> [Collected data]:
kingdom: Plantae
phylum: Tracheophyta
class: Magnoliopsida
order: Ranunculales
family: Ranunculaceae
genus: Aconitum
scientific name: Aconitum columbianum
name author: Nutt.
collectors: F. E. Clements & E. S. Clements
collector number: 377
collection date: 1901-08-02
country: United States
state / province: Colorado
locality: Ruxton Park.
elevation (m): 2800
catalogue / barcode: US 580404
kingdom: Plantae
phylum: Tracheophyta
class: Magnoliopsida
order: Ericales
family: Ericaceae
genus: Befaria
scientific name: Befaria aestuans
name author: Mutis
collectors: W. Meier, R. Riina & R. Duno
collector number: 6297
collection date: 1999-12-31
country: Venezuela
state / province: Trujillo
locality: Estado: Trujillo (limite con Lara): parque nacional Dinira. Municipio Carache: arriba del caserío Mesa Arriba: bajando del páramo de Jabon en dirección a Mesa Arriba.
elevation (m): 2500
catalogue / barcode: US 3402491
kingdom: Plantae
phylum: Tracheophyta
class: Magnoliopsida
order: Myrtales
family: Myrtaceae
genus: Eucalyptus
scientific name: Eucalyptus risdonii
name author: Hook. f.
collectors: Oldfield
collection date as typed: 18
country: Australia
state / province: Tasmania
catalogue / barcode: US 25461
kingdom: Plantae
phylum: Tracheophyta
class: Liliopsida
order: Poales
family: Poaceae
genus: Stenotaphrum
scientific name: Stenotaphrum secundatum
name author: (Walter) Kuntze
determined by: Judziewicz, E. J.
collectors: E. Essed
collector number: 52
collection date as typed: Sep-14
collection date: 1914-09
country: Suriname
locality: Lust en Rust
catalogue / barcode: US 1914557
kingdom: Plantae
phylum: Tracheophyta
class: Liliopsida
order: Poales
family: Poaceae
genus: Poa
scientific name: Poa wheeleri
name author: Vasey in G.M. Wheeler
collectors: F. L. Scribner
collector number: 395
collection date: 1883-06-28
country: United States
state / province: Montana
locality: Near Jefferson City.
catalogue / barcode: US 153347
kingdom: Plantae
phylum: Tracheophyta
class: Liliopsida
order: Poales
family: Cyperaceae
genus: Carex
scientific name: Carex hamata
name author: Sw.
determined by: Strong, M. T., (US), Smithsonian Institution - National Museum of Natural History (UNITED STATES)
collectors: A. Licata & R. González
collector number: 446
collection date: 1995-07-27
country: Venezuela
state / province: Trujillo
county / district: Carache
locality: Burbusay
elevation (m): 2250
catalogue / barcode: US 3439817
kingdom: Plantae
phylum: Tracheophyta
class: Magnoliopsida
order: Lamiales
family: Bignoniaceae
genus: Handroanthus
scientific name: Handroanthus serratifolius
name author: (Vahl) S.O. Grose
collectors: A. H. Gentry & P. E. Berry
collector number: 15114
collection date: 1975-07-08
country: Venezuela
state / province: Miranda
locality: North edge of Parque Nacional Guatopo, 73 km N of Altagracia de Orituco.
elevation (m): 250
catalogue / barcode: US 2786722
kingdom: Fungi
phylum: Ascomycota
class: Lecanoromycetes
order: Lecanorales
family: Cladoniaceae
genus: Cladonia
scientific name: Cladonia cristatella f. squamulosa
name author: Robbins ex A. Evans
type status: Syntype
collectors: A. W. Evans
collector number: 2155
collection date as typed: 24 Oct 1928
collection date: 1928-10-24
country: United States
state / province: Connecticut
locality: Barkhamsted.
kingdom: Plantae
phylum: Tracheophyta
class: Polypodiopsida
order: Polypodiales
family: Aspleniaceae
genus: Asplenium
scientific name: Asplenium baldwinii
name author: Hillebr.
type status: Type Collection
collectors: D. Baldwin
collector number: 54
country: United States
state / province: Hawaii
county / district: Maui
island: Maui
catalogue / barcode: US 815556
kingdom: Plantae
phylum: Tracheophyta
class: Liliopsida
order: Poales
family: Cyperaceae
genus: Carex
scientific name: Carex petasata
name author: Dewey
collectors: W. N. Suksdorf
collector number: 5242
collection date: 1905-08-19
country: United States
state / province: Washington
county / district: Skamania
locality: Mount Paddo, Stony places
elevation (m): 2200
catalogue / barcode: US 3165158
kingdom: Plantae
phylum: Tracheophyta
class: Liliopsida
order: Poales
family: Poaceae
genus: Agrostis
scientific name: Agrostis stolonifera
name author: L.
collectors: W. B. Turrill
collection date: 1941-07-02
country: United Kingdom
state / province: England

> [Task statement]:
Reproduce every item above line for line, with no changes.

> [Response to the exercise]:
kingdom: Plantae
phylum: Tracheophyta
class: Magnoliopsida
order: Ranunculales
family: Ranunculaceae
genus: Aconitum
scientific name: Aconitum columbianum
name author: Nutt.
collectors: F. E. Clements & E. S. Clements
collector number: 377
collection date: 1901-08-02
country: United States
state / province: Colorado
locality: Ruxton Park.
elevation (m): 2800
catalogue / barcode: US 580404
kingdom: Plantae
phylum: Tracheophyta
class: Magnoliopsida
order: Ericales
family: Ericaceae
genus: Befaria
scientific name: Befaria aestuans
name author: Mutis
collectors: W. Meier, R. Riina & R. Duno
collector number: 6297
collection date: 1999-12-31
country: Venezuela
state / province: Trujillo
locality: Estado: Trujillo (limite con Lara): parque nacional Dinira. Municipio Carache: arriba del caserío Mesa Arriba: bajando del páramo de Jabon en dirección a Mesa Arriba.
elevation (m): 2500
catalogue / barcode: US 3402491
kingdom: Plantae
phylum: Tracheophyta
class: Magnoliopsida
order: Myrtales
family: Myrtaceae
genus: Eucalyptus
scientific name: Eucalyptus risdonii
name author: Hook. f.
collectors: Oldfield
collection date as typed: 18
country: Australia
state / province: Tasmania
catalogue / barcode: US 25461
kingdom: Plantae
phylum: Tracheophyta
class: Liliopsida
order: Poales
family: Poaceae
genus: Stenotaphrum
scientific name: Stenotaphrum secundatum
name author: (Walter) Kuntze
determined by: Judziewicz, E. J.
collectors: E. Essed
collector number: 52
collection date as typed: Sep-14
collection date: 1914-09
country: Suriname
locality: Lust en Rust
catalogue / barcode: US 1914557
kingdom: Plantae
phylum: Tracheophyta
class: Liliopsida
order: Poales
family: Poaceae
genus: Poa
scientific name: Poa wheeleri
name author: Vasey in G.M. Wheeler
collectors: F. L. Scribner
collector number: 395
collection date: 1883-06-28
country: United States
state / province: Montana
locality: Near Jefferson City.
catalogue / barcode: US 153347
kingdom: Plantae
phylum: Tracheophyta
class: Liliopsida
order: Poales
family: Cyperaceae
genus: Carex
scientific name: Carex hamata
name author: Sw.
determined by: Strong, M. T., (US), Smithsonian Institution - National Museum of Natural History (UNITED STATES)
collectors: A. Licata & R. González
collector number: 446
collection date: 1995-07-27
country: Venezuela
state / province: Trujillo
county / district: Carache
locality: Burbusay
elevation (m): 2250
catalogue / barcode: US 3439817
kingdom: Plantae
phylum: Tracheophyta
class: Magnoliopsida
order: Lamiales
family: Bignoniaceae
genus: Handroanthus
scientific name: Handroanthus serratifolius
name author: (Vahl) S.O. Grose
collectors: A. H. Gentry & P. E. Berry
collector number: 15114
collection date: 1975-07-08
country: Venezuela
state / province: Miranda
locality: North edge of Parque Nacional Guatopo, 73 km N of Altagracia de Orituco.
elevation (m): 250
catalogue / barcode: US 2786722
kingdom: Fungi
phylum: Ascomycota
class: Lecanoromycetes
order: Lecanorales
family: Cladoniaceae
genus: Cladonia
scientific name: Cladonia cristatella f. squamulosa
name author: Robbins ex A. Evans
type status: Syntype
collectors: A. W. Evans
collector number: 2155
collection date as typed: 24 Oct 1928
collection date: 1928-10-24
country: United States
state / province: Connecticut
locality: Barkhamsted.
kingdom: Plantae
phylum: Tracheophyta
class: Polypodiopsida
order: Polypodiales
family: Aspleniaceae
genus: Asplenium
scientific name: Asplenium baldwinii
name author: Hillebr.
type status: Type Collection
collectors: D. Baldwin
collector number: 54
country: United States
state / province: Hawaii
county / district: Maui
island: Maui
catalogue / barcode: US 815556
kingdom: Plantae
phylum: Tracheophyta
class: Liliopsida
order: Poales
family: Cyperaceae
genus: Carex
scientific name: Carex petasata
name author: Dewey
collectors: W. N. Suksdorf
collector number: 5242
collection date: 1905-08-19
country: United States
state / province: Washington
county / district: Skamania
locality: Mount Paddo, Stony places
elevation (m): 2200
catalogue / barcode: US 3165158
kingdom: Plantae
phylum: Tracheophyta
class: Liliopsida
order: Poales
family: Poaceae
genus: Agrostis
scientific name: Agrostis stolonifera
name author: L.
collectors: W. B. Turrill
collection date: 1941-07-02
country: United Kingdom
state / province: England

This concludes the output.